Whispered

Whispered (1,156)

May 24th, 2011

My mother and father always voted a straight Republican ticket—from President all the way to dog catcher. Matter of fact, when Barry Goldwater lost the election in 1964, I was convinced that the contest was rigged, because I didn’t know anybody in my little Central Ohio area who hadn’t voted for him.

I grew up in a fundamentalist church with people who believed the Bible was the “whole word of God,” except for the passages which, over time, they had decided not to read anymore.

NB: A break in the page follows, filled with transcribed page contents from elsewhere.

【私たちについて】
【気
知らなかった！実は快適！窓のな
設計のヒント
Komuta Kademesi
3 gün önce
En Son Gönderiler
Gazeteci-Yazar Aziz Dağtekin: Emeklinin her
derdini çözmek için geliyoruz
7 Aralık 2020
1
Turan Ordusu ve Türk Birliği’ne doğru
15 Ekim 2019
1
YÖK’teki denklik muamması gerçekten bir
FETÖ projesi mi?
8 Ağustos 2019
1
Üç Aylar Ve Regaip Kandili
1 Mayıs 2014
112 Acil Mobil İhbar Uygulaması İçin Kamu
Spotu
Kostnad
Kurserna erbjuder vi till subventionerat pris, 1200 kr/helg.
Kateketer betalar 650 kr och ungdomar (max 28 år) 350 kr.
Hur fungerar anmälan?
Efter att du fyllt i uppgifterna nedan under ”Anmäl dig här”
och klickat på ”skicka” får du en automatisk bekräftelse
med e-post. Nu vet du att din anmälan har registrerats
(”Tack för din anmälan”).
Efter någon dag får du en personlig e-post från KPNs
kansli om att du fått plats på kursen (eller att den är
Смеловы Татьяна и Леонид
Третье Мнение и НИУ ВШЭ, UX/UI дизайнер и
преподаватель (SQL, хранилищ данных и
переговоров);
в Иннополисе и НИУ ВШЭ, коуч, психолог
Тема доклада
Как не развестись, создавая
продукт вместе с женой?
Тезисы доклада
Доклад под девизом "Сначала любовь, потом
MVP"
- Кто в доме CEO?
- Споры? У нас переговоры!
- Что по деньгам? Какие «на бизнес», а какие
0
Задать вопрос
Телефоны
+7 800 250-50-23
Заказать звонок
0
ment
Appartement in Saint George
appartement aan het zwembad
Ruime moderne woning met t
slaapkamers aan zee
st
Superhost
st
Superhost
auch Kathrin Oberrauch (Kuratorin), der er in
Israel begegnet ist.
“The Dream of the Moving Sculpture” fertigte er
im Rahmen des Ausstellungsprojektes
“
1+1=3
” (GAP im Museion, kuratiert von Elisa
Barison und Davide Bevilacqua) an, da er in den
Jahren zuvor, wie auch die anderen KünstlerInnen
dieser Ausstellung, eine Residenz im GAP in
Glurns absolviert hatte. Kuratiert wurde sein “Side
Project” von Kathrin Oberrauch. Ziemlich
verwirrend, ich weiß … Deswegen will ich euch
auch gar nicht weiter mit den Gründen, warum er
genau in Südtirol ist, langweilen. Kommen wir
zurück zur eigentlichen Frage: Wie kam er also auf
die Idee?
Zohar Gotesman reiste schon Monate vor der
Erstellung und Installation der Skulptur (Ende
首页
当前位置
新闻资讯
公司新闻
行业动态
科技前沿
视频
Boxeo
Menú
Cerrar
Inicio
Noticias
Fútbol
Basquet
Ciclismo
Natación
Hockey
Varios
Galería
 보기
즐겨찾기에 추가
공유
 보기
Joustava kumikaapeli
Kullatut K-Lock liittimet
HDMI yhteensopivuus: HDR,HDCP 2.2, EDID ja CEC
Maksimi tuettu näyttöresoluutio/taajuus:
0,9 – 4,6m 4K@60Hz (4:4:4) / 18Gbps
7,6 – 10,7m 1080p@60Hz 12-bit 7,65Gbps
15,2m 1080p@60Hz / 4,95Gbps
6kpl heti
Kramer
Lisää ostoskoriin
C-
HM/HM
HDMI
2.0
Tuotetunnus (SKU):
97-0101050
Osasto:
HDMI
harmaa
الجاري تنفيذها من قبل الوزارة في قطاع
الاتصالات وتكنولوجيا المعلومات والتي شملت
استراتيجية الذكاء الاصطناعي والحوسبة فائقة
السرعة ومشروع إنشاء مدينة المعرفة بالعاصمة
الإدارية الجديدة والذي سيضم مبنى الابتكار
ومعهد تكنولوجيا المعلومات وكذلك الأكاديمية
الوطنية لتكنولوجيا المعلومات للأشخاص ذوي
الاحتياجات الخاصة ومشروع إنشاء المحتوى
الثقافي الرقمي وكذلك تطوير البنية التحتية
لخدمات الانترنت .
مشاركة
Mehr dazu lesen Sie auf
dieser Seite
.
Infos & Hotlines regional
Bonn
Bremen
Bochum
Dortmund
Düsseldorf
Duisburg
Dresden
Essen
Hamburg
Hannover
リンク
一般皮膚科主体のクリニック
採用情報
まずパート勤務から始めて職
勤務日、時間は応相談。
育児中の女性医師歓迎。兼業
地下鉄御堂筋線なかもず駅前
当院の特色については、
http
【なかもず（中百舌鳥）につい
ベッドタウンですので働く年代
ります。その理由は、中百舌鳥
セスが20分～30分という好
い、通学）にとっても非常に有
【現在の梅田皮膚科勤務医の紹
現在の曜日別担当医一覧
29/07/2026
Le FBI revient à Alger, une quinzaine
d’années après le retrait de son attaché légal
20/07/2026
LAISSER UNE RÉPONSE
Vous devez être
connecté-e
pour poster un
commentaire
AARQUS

I lived a life where ideals were spoken aloud but true opinions were whispered. After all, the whisper is the best format for any feeling we have that just might be errant – but we still want to share it with somebody. Matter of fact, the first three dirty jokes I ever heard (and faithfully memorized) were whispered over a fire at a church camp by my pastor, joking with two of our elders. It was also the first time that I ever smelled alcohol on anyone’s breath, although I was unfamiliar with the odor.

Those same two elders from my church were members of the John Birch Society, which to me sounded like a very sociable organization, so when I inquired of them about joining, they whispered to me that I was too young, but to come back when I was eighteen.

There was a great whisper that went through our entire society when rock and roll came along and the Beatles grew long hair and began to espouse concepts which my leadership deemed to be anti-American.

Martin Luther King was whispered to be a Communist. Interracial marriage was not an issue since my community had no races other than white Europeans. I remember walking into a room and seeing people whisper and laugh about a picture of a black man holding a monkey. I didn’t understand except I did comprehend that it was all right to whisper and laugh about black people.

There was another great whisper when we discovered that people were protesting against the war in Vietnam. It was determined that these folks were traitors, even though my geography teacher could not tell me where Vietnam was located on the globe.

I was about seventeen years old when I discovered a second use for my penis. Also, I met a young woman who had just diversified her thinking about her vagina. Since all discussions on sexuality had been whispered out of our earshot, we had no idea about the true morality, precaution or even dangers of inter-mingling. So one night it happened. Shoot—it was more than one night. The end result was, we got pregnant.

Now we were smart enough to know that a community of whisperers was not going to be very favorable to an unwanted pregnancy—out of wedlock, born in sin, conceived in lust and any other variety of phrasings they might come up with concerning our dalliance. So we decided, before the whisperers found out about our baby, that we would go to New York and get rid of the thing, because it was the only place that allowed for such purging. But somewhere between Sunbury, Ohio, and Buffalo, New York, we did some growing up. We decided not to terminate the pregnancy. Of course, we knew what that meant—we were going to become a main topic of discussion by all the whisperers in our community. So we made a second decision. We decided to stop whispering.

If it’s not worth being heard, it’s probably just absurd.

The whisperers had their day. We were ostracized, people literally walking on the other side of the street to avoid us. Our lives were made miserable until we left the community and started a new path.

But I never totally escaped the whisperers. They are everywhere. Sometimes, you can even partially hear the words from their lips as you pass by and they pronounce a judgment upon you to a nearby neighbor. They find comfort in the softness of their tones and the privacy of their moment. But as Jesus said, there is nothing whispered in the ear that eventually will not be shouted from the housetops.

So I damn all the bigotry that was whispered when I was a child. I curse all the intolerance that was mouthed my way by those who were too cowardly to speak their true heart—because it really is not about being Republican or Democrat, conservative or liberal, or fundamentalist or mainline. It’s not about being Chinese or American. It really boils down to whether you believe in what is important enough in your life to speak it aloud. And then, when it is spoken aloud, can you permit the debate to change your mind? If you can, you possess the spirit of God. If you can’t, you become an instrument of darkness.

I was taught that what was “different” was ridiculous and what was ridiculous was obviously evil. Now I know that what is different is only different—and therefore viable if it enhances the human race. That’s truth.

Whispering has been around a long time. There is no aspect of it that is worthy of being honored or retained. For after all, I am most certain that it was a whisper that was uttered into the ear of a man in power when one disgruntled ignoramus asked, “What will you give me to betray him?”